• [Aim of the task] An exact copy of each record is required.

Household object change records
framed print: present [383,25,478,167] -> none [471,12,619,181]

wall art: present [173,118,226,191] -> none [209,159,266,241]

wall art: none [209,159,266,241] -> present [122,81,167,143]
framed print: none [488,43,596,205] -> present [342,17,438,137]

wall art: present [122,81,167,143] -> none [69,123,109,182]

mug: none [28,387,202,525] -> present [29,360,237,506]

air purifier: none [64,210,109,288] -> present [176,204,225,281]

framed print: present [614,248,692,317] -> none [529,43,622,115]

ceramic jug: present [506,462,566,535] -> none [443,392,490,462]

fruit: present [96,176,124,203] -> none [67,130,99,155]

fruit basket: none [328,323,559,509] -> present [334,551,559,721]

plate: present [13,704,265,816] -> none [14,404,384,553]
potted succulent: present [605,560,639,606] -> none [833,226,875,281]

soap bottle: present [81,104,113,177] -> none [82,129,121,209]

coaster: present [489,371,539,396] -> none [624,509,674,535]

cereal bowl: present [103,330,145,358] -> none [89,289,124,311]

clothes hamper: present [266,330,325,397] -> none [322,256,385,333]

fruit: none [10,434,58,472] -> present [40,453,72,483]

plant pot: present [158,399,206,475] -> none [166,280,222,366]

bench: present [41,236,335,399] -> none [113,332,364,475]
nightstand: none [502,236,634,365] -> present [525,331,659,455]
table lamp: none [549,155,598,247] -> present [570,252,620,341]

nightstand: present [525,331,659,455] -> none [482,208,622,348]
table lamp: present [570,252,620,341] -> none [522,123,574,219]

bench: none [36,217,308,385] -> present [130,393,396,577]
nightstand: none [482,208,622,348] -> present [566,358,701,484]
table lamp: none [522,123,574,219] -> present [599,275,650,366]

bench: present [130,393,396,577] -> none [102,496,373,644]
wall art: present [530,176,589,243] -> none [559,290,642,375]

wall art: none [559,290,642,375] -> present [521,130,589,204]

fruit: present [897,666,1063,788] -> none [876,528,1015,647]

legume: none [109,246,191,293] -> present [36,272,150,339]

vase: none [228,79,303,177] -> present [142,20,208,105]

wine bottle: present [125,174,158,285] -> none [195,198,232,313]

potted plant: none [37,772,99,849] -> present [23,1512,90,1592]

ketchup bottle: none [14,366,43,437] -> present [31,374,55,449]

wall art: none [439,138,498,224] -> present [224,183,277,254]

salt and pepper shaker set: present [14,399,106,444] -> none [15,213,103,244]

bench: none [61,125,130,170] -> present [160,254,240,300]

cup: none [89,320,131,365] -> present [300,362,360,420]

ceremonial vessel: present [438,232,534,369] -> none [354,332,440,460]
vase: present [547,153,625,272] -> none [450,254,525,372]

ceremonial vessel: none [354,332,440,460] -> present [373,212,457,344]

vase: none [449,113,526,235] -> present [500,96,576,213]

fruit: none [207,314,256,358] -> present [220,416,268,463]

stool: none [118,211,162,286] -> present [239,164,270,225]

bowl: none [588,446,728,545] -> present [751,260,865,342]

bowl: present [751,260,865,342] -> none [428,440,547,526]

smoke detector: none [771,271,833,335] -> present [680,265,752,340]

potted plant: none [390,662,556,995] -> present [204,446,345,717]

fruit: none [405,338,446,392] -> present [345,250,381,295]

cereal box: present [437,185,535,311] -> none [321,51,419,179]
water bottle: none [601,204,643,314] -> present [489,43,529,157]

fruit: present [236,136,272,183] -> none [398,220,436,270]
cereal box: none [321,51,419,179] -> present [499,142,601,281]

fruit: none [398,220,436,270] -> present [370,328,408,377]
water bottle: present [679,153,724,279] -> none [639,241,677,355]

• [Solution for this exercise]
framed print: present [383,25,478,167] -> none [471,12,619,181]

wall art: present [173,118,226,191] -> none [209,159,266,241]

wall art: none [209,159,266,241] -> present [122,81,167,143]
framed print: none [488,43,596,205] -> present [342,17,438,137]

wall art: present [122,81,167,143] -> none [69,123,109,182]

mug: none [28,387,202,525] -> present [29,360,237,506]

air purifier: none [64,210,109,288] -> present [176,204,225,281]

framed print: present [614,248,692,317] -> none [529,43,622,115]

ceramic jug: present [506,462,566,535] -> none [443,392,490,462]

fruit: present [96,176,124,203] -> none [67,130,99,155]

fruit basket: none [328,323,559,509] -> present [334,551,559,721]

plate: present [13,704,265,816] -> none [14,404,384,553]
potted succulent: present [605,560,639,606] -> none [833,226,875,281]

soap bottle: present [81,104,113,177] -> none [82,129,121,209]

coaster: present [489,371,539,396] -> none [624,509,674,535]

cereal bowl: present [103,330,145,358] -> none [89,289,124,311]

clothes hamper: present [266,330,325,397] -> none [322,256,385,333]

fruit: none [10,434,58,472] -> present [40,453,72,483]

plant pot: present [158,399,206,475] -> none [166,280,222,366]

bench: present [41,236,335,399] -> none [113,332,364,475]
nightstand: none [502,236,634,365] -> present [525,331,659,455]
table lamp: none [549,155,598,247] -> present [570,252,620,341]

nightstand: present [525,331,659,455] -> none [482,208,622,348]
table lamp: present [570,252,620,341] -> none [522,123,574,219]

bench: none [36,217,308,385] -> present [130,393,396,577]
nightstand: none [482,208,622,348] -> present [566,358,701,484]
table lamp: none [522,123,574,219] -> present [599,275,650,366]

bench: present [130,393,396,577] -> none [102,496,373,644]
wall art: present [530,176,589,243] -> none [559,290,642,375]

wall art: none [559,290,642,375] -> present [521,130,589,204]

fruit: present [897,666,1063,788] -> none [876,528,1015,647]

legume: none [109,246,191,293] -> present [36,272,150,339]

vase: none [228,79,303,177] -> present [142,20,208,105]

wine bottle: present [125,174,158,285] -> none [195,198,232,313]

potted plant: none [37,772,99,849] -> present [23,1512,90,1592]

ketchup bottle: none [14,366,43,437] -> present [31,374,55,449]

wall art: none [439,138,498,224] -> present [224,183,277,254]

salt and pepper shaker set: present [14,399,106,444] -> none [15,213,103,244]

bench: none [61,125,130,170] -> present [160,254,240,300]

cup: none [89,320,131,365] -> present [300,362,360,420]

ceremonial vessel: present [438,232,534,369] -> none [354,332,440,460]
vase: present [547,153,625,272] -> none [450,254,525,372]

ceremonial vessel: none [354,332,440,460] -> present [373,212,457,344]

vase: none [449,113,526,235] -> present [500,96,576,213]

fruit: none [207,314,256,358] -> present [220,416,268,463]

stool: none [118,211,162,286] -> present [239,164,270,225]

bowl: none [588,446,728,545] -> present [751,260,865,342]

bowl: present [751,260,865,342] -> none [428,440,547,526]

smoke detector: none [771,271,833,335] -> present [680,265,752,340]

potted plant: none [390,662,556,995] -> present [204,446,345,717]

fruit: none [405,338,446,392] -> present [345,250,381,295]

cereal box: present [437,185,535,311] -> none [321,51,419,179]
water bottle: none [601,204,643,314] -> present [489,43,529,157]

fruit: present [236,136,272,183] -> none [398,220,436,270]
cereal box: none [321,51,419,179] -> present [499,142,601,281]

fruit: none [398,220,436,270] -> present [370,328,408,377]
water bottle: present [679,153,724,279] -> none [639,241,677,355]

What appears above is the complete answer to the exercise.